I will start breaking into a small jog wondering how her shop has evolved from just an M-Pesa stall to a movie place, salon and barbershop and my smile will spread wider across my face. I will do my small jog for a short distance and I will slow down into a sluggish walk because we all can’t be David Rudisha. There will be women running on the road. Heavy, tall, short, and stick thin—some without bras, their breasts slapping up and down their tops like birds in a cage. There will be men too. Big men the size of doors and you almost feel as if the ground is trembling when their sport shoes hit the tarmac. There will be thin and short men and a few running alongside women, perhaps a girlfriend or a fiancée. All trying to keep fit and I will know they are putting in the work because none of them will be stopping every other minute to take a selfie and caption it with something ridiculous like, ‘Sore today, strong tomorrow.’ I think all the people who are serious about exercise left the gym a long time ago and are now on the tarmac and all that’s left in those places are posers and pretenders.

I will get back and switch on the radio to BBC Africa.

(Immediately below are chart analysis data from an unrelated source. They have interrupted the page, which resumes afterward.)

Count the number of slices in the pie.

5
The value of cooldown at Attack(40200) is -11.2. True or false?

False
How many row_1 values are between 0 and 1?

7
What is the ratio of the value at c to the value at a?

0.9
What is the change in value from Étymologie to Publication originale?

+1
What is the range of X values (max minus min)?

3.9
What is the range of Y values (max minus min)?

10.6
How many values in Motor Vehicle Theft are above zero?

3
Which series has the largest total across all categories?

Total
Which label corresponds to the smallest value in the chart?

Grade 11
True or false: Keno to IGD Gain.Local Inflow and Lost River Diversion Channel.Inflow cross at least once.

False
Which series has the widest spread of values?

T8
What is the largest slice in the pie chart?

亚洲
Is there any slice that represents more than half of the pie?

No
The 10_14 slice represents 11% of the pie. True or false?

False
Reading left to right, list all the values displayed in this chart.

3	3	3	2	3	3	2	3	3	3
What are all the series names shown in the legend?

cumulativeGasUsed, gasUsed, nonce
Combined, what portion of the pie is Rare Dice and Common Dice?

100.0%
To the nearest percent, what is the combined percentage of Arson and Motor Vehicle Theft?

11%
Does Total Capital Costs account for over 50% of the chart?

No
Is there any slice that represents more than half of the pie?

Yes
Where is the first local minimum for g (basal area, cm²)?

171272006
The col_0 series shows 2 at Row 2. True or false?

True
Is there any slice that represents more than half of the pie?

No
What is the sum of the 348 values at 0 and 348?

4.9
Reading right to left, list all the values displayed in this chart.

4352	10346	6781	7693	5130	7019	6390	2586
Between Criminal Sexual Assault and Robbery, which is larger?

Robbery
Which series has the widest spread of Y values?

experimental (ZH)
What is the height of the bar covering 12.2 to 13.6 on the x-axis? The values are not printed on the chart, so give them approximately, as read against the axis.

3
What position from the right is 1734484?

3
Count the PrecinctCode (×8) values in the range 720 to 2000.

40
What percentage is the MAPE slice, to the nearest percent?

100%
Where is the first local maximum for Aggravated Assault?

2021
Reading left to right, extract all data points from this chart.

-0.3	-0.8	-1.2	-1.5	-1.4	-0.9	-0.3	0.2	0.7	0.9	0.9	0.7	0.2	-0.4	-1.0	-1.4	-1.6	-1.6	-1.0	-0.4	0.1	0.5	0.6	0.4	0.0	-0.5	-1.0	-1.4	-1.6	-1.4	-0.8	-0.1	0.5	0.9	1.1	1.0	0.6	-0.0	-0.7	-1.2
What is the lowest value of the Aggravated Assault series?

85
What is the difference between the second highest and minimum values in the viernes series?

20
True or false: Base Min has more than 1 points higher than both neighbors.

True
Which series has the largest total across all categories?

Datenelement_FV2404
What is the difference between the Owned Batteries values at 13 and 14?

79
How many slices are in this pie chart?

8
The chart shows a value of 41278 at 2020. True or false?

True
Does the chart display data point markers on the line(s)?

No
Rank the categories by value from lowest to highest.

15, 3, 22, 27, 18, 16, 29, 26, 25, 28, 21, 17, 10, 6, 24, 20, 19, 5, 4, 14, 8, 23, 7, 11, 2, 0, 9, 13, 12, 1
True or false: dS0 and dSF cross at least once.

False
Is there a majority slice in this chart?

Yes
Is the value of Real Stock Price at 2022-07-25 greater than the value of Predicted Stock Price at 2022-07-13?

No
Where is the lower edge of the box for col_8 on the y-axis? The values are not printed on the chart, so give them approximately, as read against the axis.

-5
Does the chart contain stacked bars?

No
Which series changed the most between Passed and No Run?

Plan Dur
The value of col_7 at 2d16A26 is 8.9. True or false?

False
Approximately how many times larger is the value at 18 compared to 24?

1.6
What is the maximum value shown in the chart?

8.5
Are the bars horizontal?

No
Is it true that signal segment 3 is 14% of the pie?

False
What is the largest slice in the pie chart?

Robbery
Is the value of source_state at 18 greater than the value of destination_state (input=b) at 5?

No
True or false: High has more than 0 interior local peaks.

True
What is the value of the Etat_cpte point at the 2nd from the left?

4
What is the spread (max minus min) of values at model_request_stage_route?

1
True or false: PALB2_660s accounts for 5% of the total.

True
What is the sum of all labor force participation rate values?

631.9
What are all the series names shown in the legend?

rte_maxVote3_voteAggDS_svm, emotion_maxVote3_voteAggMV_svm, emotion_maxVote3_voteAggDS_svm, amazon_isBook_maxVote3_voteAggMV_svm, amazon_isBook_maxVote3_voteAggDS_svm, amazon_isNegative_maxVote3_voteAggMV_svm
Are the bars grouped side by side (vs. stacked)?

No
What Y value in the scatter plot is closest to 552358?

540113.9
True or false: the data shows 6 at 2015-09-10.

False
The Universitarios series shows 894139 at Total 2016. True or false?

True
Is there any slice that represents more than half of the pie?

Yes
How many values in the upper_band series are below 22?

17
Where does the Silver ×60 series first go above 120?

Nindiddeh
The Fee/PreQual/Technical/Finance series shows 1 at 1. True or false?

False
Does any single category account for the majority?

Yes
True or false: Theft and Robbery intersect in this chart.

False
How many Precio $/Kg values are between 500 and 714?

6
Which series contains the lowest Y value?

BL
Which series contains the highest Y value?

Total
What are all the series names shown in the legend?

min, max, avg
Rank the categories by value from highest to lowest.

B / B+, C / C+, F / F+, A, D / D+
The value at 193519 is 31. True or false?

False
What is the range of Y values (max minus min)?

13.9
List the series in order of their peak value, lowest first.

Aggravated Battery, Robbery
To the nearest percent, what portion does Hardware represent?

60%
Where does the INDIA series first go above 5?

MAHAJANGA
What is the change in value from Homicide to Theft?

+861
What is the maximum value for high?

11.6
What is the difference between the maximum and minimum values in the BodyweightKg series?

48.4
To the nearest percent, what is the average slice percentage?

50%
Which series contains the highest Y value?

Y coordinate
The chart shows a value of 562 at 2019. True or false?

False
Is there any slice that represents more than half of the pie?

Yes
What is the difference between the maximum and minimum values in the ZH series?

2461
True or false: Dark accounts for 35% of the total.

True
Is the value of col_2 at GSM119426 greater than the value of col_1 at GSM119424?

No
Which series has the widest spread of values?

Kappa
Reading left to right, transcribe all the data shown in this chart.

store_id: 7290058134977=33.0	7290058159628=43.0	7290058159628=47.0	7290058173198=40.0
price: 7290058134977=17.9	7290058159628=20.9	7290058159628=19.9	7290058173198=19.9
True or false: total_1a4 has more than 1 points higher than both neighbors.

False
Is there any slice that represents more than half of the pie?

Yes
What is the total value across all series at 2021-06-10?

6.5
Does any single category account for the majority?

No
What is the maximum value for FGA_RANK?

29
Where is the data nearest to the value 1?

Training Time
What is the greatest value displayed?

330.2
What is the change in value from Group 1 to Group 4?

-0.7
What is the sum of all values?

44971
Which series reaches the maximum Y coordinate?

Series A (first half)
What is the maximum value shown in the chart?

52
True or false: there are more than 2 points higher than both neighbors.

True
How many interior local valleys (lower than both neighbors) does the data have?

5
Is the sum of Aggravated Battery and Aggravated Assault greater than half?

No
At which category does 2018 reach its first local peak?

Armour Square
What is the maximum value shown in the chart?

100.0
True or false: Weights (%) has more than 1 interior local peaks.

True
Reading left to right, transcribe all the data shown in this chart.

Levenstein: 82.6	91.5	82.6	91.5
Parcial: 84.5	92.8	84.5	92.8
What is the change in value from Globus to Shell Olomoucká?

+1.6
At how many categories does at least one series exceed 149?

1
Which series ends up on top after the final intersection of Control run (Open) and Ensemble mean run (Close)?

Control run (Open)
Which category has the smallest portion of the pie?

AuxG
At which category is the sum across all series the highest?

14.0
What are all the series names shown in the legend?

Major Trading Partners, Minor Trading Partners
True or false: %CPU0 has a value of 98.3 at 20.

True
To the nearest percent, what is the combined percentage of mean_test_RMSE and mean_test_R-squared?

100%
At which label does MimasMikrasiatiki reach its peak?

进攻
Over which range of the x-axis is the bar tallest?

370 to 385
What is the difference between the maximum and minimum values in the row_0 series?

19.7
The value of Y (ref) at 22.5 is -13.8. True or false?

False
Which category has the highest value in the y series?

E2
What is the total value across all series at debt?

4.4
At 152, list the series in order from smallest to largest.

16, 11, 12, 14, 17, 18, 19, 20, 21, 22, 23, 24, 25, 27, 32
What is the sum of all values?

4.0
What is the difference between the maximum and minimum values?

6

The newsreel thick with stories about Chris Msando and Anthony Scaramucci. I will jump into the shower and soap myself while I soak in the news then rinse myself, towel up and maybe slip back into my adult diapers. (They are surprisingly comfortable). I will make my sandwich and as the world goes to sleep, I will sit down with a book. Perhaps it will be The Secret History by Donna Tartt. I haven’t gotten around to opening it and seeing what it hides in the upper thighs of its pages. Perchance it will be George R.R. Martin, after reading a song of ice and fire I have a thirst for more of his writing so maybe I will look up the Hedge Knight, The Sworn Sword or the Mystery Knight. Fantasy novels set in Westeros that might shed more light into better understanding the spellbinding world that George has created. After I am done I will switch off the lights jump into bed but before I cross over to the world of dreams, I will close my eyes and thank God for a peaceful country.

See you guys after elections. It’s still freezing while I write this sentence, maybe I will pick up my phone, text someone and tell them it’s cold.